Épisode 12 – Solenn et les Juifs d’Égypte (Passion Antiquités)
Apprenez-en plus sur la vie de familles juives à Éléphantine dans l’Egypte antique !
Dans cet épisode de Passion Antiquités, Solenn Gautier nous fait voyager en Haute Égypte au Vème siècle avant notre ère pour découvrir les familles juives d’Elephantine. Elle a soutenu son mémoire de Master 2 « La sphère familiale chez les juifs d’Éléphantine au cinquième siècle avant notre ère » à l’Université de Paris 1 Panthéon-Sorbonne sous la direction de Bernard Legras.
Elephantine au Vème siècle avant notre ère
Pour ses recherches, Solenn Gautier a travaillé sur Eléphantine, une colonie militaire située sur une petite île de haute Egypte (le sud) qui fait face à la ville de Syène, aujourd’hui appelée Assouan. Cette zone stratégique est intéressante à étudier car elle permettait notamment de surveiller la frontière avec la Nubie et de protéger la route commerciale notamment d’ivoire (d’où vient le nom Eléphantine).
Au Vème siècle avant notre ère, durant la période achéménide, les Perses dominent la région et sont aux postes de commandement d’où ils dirigent des notables égyptiens dans une paix toute relative.
L’arrivée des Juifs en Égypte
Plusieurs hypothèses existent concernant la datation de l’arrivée des Juifs en Egypte. La première concerne un contingent de mercenaires ayant été envoyé depuis le royaume de Judas au pharaon Psammétique 1er. La seconde proposition serait une arrivée lors du règne du roi Josias. Les opposants à ses réformes religieuses auraient fui le royaume de Judas vers l’Égypte. Une autre hypothèse serait un exode lors de la chute du royaume de Judas pris par les babyloniens. Dans tous les cas, les Juifs sont présents à Éléphantine au Vème siècle avant notre ère.
Les deux familles d’Eléphantine étudiées
Dans son mémoire, Solenn Gautier a étudié deux familles très différentes, mais qui avait pour point commun d’être mixtes et d’avoir des femmes qui ont laissé des archives, notamment des contrat de mariage et des actes de donations.
La première est la famille de la notable Mibṭaḥyah. Ils étaient même probablement l’une des familles les plus riches de l’île car ils possédaient des esclaves et des biens fonciers, sachant que le père de Mibṭaḥyah était militaire et que son neveu deviendra en son temps le chef de la communauté juive.

- Série d'exercices -
- 1) Répondez aux questions suivantes à partir de la présentation de l'épisode.
(a) Sous la direction de qui Solenn Gautier a-t-elle soutenu son mémoire de Master 2 ?
(b) Comment s'appelle aujourd'hui la ville de Syène ?
(c) Quels points communs partageaient les deux familles étudiées ?
- 2) Recopiez à l'identique le passage de la présentation de l'épisode qui commence par « Épisode 12 – » et se termine par « de Bernard Legras. ».

- Données fournies -
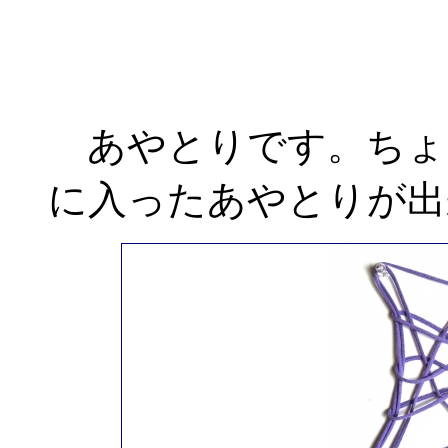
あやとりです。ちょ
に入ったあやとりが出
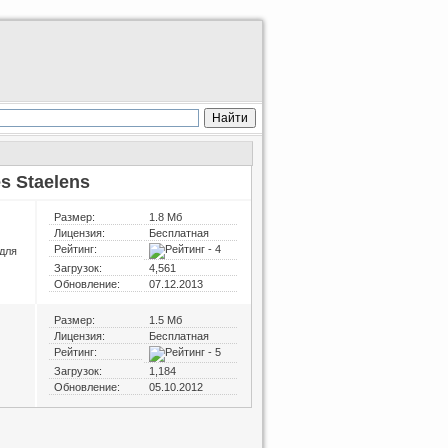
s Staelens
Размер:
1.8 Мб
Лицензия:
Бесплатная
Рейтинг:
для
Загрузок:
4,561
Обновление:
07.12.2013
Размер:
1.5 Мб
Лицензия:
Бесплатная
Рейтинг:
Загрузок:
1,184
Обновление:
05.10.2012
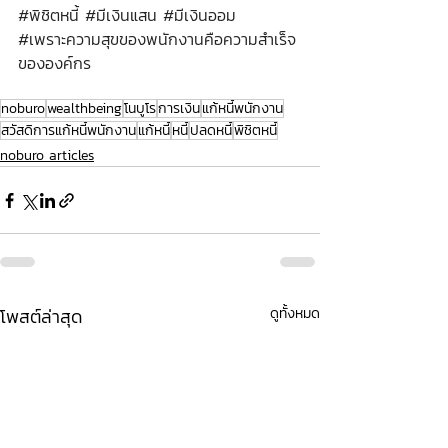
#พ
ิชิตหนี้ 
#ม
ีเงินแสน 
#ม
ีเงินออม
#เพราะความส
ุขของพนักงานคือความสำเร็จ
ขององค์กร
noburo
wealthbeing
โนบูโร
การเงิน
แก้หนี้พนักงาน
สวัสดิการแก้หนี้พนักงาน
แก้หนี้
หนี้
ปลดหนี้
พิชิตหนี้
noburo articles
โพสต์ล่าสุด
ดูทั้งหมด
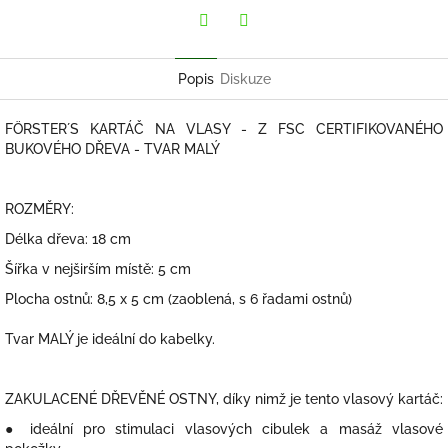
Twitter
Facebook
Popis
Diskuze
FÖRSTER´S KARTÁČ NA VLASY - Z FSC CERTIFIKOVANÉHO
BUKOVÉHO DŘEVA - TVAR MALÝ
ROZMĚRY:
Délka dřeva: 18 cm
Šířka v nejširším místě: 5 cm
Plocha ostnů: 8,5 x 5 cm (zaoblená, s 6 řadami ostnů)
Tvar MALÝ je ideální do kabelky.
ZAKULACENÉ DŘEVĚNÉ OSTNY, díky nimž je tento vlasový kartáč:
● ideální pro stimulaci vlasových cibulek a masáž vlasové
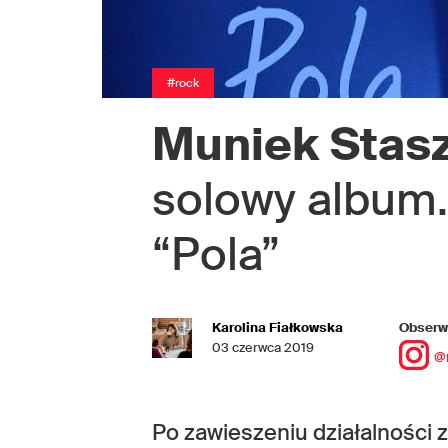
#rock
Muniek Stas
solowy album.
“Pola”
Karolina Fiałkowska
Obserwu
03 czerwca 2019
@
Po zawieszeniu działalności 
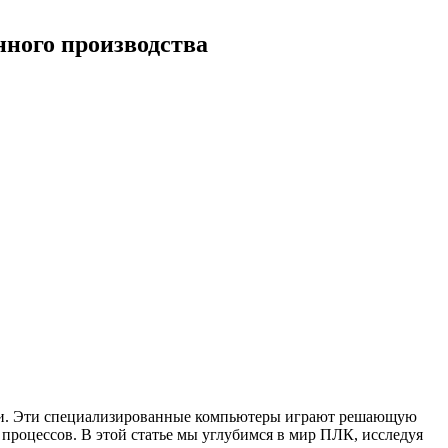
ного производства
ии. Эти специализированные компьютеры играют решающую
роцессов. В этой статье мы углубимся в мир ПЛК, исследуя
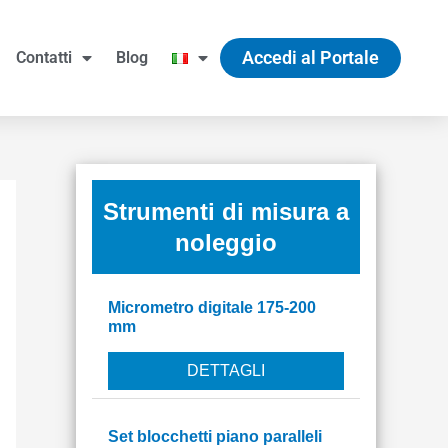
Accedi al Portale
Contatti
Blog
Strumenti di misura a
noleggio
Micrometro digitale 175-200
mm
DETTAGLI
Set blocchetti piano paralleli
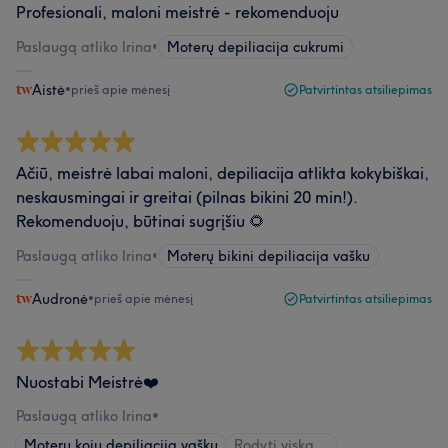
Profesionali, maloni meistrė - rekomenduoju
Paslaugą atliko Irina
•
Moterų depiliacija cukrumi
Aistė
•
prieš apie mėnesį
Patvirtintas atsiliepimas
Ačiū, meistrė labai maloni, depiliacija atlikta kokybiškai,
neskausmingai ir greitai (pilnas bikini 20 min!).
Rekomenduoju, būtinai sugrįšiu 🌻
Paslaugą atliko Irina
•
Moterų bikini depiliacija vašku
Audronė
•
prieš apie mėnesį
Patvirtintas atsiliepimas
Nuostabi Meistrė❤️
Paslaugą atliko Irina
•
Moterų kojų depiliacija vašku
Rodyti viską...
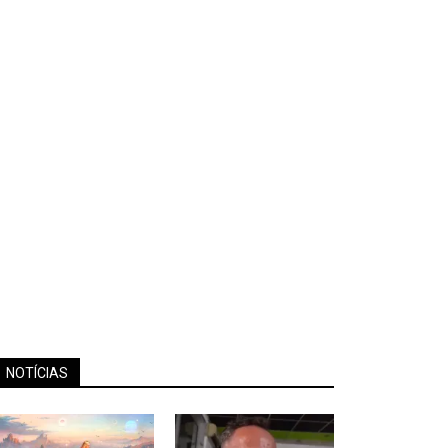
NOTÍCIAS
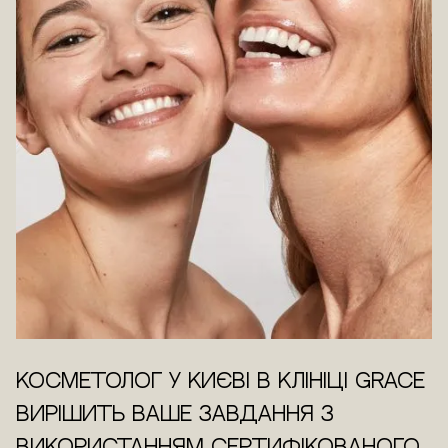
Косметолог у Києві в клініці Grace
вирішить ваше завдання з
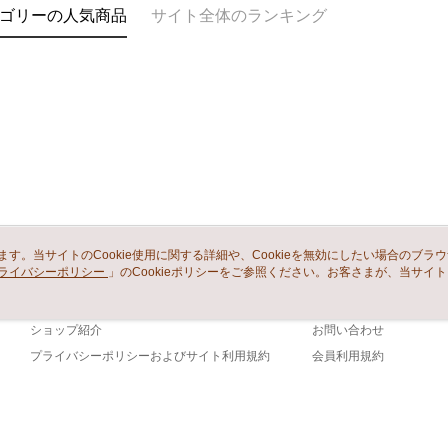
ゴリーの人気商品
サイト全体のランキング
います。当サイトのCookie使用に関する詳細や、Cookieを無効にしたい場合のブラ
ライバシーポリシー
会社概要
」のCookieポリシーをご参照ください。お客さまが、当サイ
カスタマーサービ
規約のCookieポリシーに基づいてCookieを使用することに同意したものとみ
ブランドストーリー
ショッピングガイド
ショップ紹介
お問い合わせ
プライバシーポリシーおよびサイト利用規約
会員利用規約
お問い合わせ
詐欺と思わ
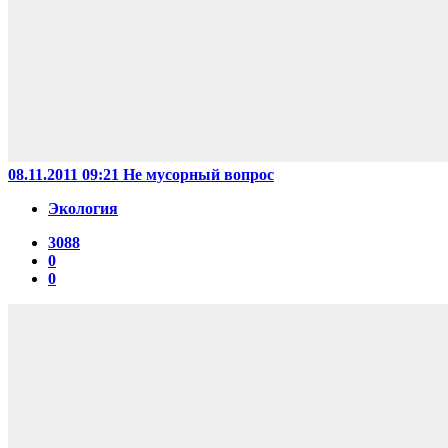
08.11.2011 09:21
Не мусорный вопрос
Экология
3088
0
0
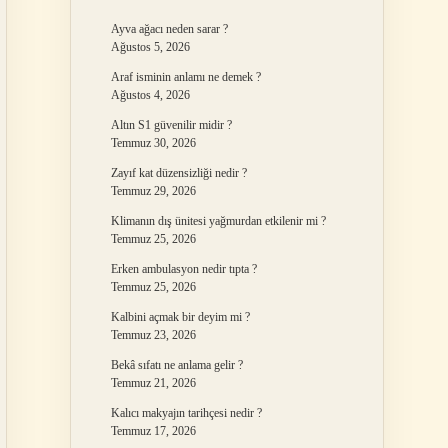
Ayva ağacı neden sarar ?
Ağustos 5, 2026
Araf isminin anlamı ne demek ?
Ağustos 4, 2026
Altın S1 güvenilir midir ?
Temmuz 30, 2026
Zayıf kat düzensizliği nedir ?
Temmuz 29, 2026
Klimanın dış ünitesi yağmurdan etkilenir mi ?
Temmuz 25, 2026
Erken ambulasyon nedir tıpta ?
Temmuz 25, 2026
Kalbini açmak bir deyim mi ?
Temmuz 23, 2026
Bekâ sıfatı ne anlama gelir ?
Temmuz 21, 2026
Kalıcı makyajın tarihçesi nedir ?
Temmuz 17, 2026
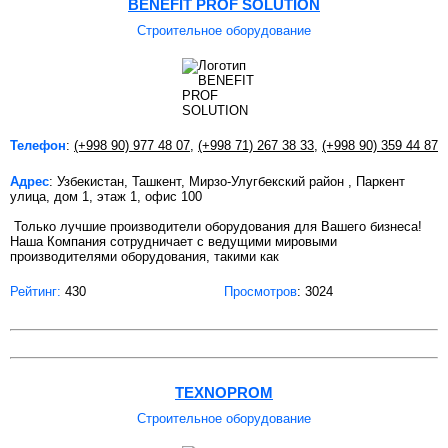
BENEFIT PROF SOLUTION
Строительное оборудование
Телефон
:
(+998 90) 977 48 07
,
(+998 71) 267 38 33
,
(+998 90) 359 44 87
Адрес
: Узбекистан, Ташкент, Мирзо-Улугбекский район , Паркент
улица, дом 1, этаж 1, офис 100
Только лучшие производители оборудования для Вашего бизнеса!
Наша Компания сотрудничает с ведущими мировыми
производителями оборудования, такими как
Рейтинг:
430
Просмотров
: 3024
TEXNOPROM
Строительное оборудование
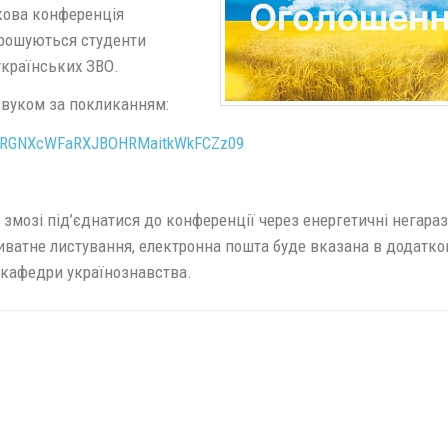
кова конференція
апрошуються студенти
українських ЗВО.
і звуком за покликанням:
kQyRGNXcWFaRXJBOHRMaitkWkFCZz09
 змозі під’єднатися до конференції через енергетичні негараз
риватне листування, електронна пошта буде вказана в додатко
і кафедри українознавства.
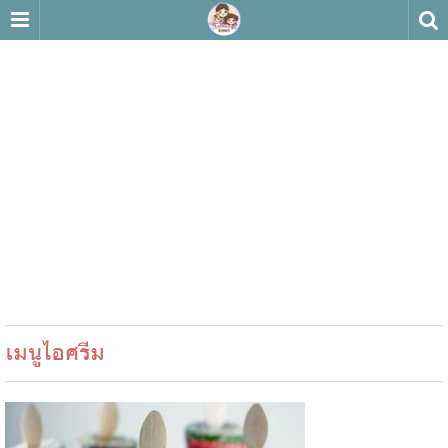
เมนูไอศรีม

- Corrigé des exercices -
- 1)
(a) Sous la direction de Bernard Legras.
(b) Assouan.
(c) Elles étaient mixtes, et des femmes de ces familles ont laissé des archives, notamment des contrats de mariage et des actes de donations.

- 2)
Épisode 12 – Solenn et les Juifs d’Égypte (Passion Antiquités)
Apprenez-en plus sur la vie de familles juives à Éléphantine dans l’Egypte antique !
Dans cet épisode de Passion Antiquités, Solenn Gautier nous fait voyager en Haute Égypte au Vème siècle avant notre ère pour découvrir les familles juives d’Elephantine. Elle a soutenu son mémoire de Master 2 « La sphère familiale chez les juifs d’Éléphantine au cinquième siècle avant notre ère » à l’Université de Paris 1 Panthéon-Sorbonne sous la direction de Bernard Legras.